Albert Soubervielle
Le travail n'est pas central dans la vie de l'homme...



Paru dans La Revue anarchiste, N°22, décembre 1923.
Puis dans Le Monde Libertaire, Hors-Série N°16, 28 juillet - 25 septembre 2000


Nous basant sur un jugement rationnel, sans nous attarder dans le domaine des généralités, nous désirons examiner un fait particulier, mais primordial, nous intéressant tous au plus haut point: le travail. Il s'agit de juger ici cette question, en sincère et libre logique, sans parti pris, sans opinion intéressée ou préconçue.

Tout d'abord, une constatation typique: du fait même de l'organisation des êtres humains en société, toute nécessité vitale purement individuelle et s'imposant d'elle-même, ne tarde pas à perdre toute valeur propre, utile et relative à l'être et arrive inévitablement à se transformer en un principe social, obligatoire, dogmatique et nuisible à l'individu.

Le travail représente l'exemple le plus frappant de cette constatation. Tel qu'il se présente, synthétiquement, en l'actuelle société, le travail ne constitue qu'une obligation sociale. Il est le plus souvent abrutissant, parfois même dégradant pour celui qui le pratique.

※ ※ ※

● Tâches à réaliser:
**1.** Résumez, s'il vous plaît, l'extrait sur le travail en deux phrases.
**2.** Rédigez la suite de l'extrait sur le travail en partant de sa dernière phrase.
Les données forment un ensemble indépendant de l'extrait sur le travail.

● Section des données:
※ ※ ※

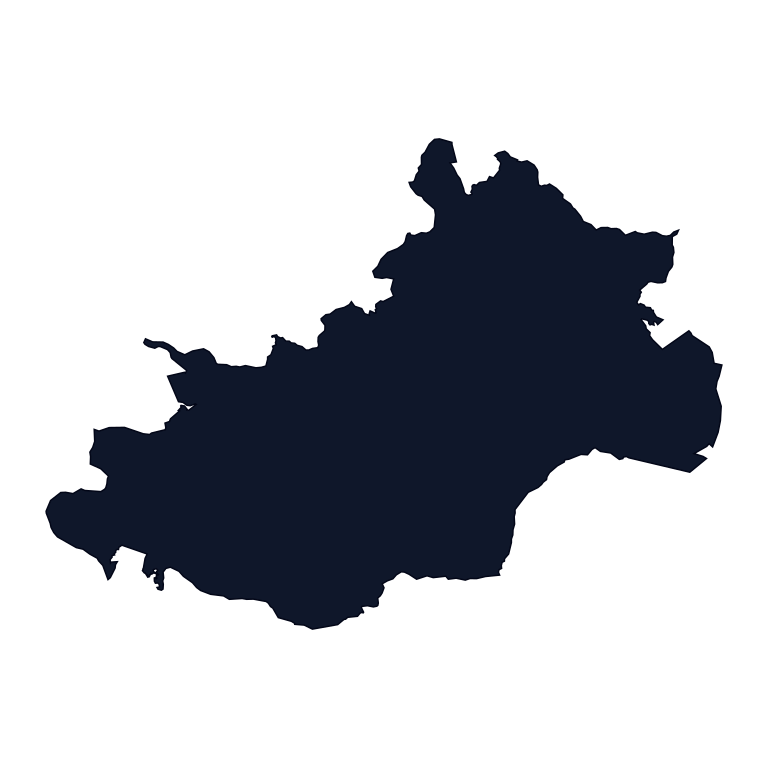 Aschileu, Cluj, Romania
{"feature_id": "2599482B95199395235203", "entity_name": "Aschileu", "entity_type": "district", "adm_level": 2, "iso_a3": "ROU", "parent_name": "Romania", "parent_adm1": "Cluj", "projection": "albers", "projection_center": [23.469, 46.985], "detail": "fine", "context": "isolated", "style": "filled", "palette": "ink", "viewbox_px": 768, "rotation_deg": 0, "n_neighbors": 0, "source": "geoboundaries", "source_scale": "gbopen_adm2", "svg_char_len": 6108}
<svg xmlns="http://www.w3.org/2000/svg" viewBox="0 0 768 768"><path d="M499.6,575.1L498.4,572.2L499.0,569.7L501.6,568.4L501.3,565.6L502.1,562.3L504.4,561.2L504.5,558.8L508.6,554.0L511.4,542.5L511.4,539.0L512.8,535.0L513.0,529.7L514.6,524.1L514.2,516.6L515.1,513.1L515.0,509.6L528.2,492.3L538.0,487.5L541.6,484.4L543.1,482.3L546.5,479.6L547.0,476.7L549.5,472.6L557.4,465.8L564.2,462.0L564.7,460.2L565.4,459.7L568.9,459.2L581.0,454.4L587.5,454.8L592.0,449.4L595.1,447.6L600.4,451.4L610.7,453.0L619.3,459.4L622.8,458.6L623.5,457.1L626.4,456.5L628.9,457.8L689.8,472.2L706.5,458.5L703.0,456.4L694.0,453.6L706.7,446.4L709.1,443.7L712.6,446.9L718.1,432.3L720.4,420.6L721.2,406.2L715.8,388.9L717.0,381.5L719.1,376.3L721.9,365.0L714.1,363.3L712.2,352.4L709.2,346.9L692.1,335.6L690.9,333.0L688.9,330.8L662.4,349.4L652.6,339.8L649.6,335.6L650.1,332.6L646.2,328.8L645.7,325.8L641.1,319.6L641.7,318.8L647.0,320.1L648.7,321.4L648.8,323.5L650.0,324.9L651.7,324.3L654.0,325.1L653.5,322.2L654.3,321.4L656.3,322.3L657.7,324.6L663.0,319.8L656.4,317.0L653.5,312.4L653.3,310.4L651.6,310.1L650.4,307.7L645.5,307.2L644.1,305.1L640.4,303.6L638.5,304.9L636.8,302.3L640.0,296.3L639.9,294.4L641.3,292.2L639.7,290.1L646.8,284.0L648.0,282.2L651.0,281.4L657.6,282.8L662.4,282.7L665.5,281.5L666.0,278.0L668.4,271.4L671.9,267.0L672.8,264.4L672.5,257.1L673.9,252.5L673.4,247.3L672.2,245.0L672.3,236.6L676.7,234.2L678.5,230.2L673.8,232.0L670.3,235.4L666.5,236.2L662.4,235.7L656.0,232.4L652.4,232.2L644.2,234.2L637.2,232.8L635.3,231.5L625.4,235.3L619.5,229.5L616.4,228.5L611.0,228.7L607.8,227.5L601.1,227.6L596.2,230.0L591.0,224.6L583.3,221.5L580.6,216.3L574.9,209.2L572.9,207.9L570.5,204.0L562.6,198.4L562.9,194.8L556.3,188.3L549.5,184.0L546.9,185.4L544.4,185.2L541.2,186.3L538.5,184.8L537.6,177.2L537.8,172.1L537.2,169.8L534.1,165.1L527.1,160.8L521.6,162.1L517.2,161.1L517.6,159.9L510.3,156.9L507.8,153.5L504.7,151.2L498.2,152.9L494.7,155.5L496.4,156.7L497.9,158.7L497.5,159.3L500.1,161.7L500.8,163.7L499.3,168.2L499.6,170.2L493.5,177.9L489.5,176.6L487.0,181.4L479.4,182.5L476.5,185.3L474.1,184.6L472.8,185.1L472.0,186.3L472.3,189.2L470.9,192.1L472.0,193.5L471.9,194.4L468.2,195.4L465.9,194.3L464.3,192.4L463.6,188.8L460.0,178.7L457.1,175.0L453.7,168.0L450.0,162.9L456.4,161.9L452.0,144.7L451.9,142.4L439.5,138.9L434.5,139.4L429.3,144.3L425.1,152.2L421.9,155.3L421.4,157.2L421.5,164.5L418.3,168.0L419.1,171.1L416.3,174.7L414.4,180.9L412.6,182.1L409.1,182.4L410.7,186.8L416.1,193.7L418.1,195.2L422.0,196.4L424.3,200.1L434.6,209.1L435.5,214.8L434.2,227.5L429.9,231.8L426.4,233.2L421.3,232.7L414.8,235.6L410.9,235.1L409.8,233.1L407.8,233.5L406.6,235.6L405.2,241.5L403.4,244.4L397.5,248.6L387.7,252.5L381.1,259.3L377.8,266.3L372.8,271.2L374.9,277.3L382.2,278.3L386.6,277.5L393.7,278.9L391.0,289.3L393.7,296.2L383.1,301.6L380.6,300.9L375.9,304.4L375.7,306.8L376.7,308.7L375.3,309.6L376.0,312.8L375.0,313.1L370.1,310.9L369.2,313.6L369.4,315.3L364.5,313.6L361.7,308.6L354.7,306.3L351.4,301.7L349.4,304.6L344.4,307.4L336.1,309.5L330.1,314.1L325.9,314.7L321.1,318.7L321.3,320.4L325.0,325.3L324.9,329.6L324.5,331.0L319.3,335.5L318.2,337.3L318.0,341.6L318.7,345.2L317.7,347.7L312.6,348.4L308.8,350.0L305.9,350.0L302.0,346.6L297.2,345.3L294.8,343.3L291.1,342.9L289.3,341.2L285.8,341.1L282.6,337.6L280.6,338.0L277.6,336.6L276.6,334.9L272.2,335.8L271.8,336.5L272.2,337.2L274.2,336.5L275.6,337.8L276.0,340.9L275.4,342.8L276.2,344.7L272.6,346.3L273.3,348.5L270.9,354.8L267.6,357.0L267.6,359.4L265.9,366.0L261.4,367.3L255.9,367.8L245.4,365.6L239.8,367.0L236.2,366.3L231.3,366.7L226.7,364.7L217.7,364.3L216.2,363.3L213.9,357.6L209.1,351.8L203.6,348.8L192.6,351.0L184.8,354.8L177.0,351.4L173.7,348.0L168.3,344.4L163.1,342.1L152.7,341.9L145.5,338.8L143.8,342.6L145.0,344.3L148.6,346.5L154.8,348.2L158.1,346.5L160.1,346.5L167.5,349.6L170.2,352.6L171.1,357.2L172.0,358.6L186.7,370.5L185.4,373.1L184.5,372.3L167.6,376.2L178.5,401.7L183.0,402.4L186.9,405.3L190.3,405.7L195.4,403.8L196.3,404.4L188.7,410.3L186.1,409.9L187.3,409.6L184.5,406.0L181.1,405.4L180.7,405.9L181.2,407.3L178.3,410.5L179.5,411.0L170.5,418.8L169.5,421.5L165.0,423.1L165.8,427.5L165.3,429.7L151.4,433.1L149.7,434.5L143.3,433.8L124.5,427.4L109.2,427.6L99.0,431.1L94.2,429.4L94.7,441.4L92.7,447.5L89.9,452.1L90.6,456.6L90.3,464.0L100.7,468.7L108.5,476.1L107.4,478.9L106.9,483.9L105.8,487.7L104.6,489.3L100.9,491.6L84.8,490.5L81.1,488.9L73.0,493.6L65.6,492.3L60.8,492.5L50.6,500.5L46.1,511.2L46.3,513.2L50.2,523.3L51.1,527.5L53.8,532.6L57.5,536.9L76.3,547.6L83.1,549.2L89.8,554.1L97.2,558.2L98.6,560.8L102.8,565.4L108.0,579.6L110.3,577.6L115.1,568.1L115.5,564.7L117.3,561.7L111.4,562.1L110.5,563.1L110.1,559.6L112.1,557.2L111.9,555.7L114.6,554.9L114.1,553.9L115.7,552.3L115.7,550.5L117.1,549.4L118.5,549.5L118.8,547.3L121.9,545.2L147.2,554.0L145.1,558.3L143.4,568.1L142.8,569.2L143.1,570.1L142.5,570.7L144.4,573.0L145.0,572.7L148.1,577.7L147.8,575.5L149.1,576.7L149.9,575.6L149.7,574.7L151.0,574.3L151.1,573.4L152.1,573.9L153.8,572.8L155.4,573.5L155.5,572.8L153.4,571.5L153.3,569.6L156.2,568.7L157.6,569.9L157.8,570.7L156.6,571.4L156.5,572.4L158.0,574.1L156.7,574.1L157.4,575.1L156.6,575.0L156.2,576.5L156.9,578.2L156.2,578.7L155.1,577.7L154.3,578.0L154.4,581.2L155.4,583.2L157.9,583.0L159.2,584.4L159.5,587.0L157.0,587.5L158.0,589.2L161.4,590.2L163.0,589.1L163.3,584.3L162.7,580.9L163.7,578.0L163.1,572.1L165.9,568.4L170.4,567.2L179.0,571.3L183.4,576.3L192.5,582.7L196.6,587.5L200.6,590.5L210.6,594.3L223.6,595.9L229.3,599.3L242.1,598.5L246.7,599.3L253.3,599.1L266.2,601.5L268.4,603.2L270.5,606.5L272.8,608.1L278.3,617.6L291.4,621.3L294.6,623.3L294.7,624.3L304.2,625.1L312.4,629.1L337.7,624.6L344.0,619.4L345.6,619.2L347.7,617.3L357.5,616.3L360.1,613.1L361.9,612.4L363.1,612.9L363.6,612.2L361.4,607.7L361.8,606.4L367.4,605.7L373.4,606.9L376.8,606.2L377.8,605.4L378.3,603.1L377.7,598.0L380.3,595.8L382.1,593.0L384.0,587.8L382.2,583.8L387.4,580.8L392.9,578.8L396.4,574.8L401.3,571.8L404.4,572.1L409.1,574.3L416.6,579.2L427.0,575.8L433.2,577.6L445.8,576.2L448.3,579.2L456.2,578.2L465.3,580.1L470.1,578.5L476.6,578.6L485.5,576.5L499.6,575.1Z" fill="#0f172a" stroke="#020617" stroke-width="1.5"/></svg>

※ ※ ※

● Corrigé de l'exercice:
**1.** Le texte se propose d'examiner le travail selon un jugement rationnel, en logique sincère et libre, sans parti pris. Il constate qu'en société toute nécessité vitale individuelle se transforme en un principe social obligatoire et nuisible à l'individu, et que le travail en est l'exemple le plus frappant : une simple obligation sociale, le plus souvent abrutissante et parfois dégradante.

**2.**
Quels sont les travailleurs qui oseraient, en toute sincérité, proclamer leur joie, leur satisfaction du travail qu'ils accomplissent ? Mais par contre, ne seraient-ils pas nombreux ceux qui, sincèrement, clameraient leur dégoût et l'incompréhension de la besogne accomplie ? La presque totalité ignore si cette besogne est rationnelle et utile, mais ils ne travaillent que pour toucher le salaire qui leur est indispensable pour végéter, sinon pour vivre. En réalité, le travailleur n'est actuellement qu'un pauvre misérable accomplissant tristement des gestes souvent inutiles ou inconscients, parfois même nuisibles, dans l'unique but d'assurer sa maigre pitance.

Que nous sommes loin des grands mots ronflants, sonores et creux qui proclament la beauté, la sainteté du travail, la force et l'intelligence des travailleurs. Il me souvient que dans l'Histoire, les miséreux furent déjà flattés, pompeusement appelés : « peuple souverain ». Ils luttèrent et moururent sur les barricades pour conquérir le suffrage universel et instaurer la république qui devaient leur apporter à tous le bonheur et la liberté ! Nous savons ce qu'il en est résulté.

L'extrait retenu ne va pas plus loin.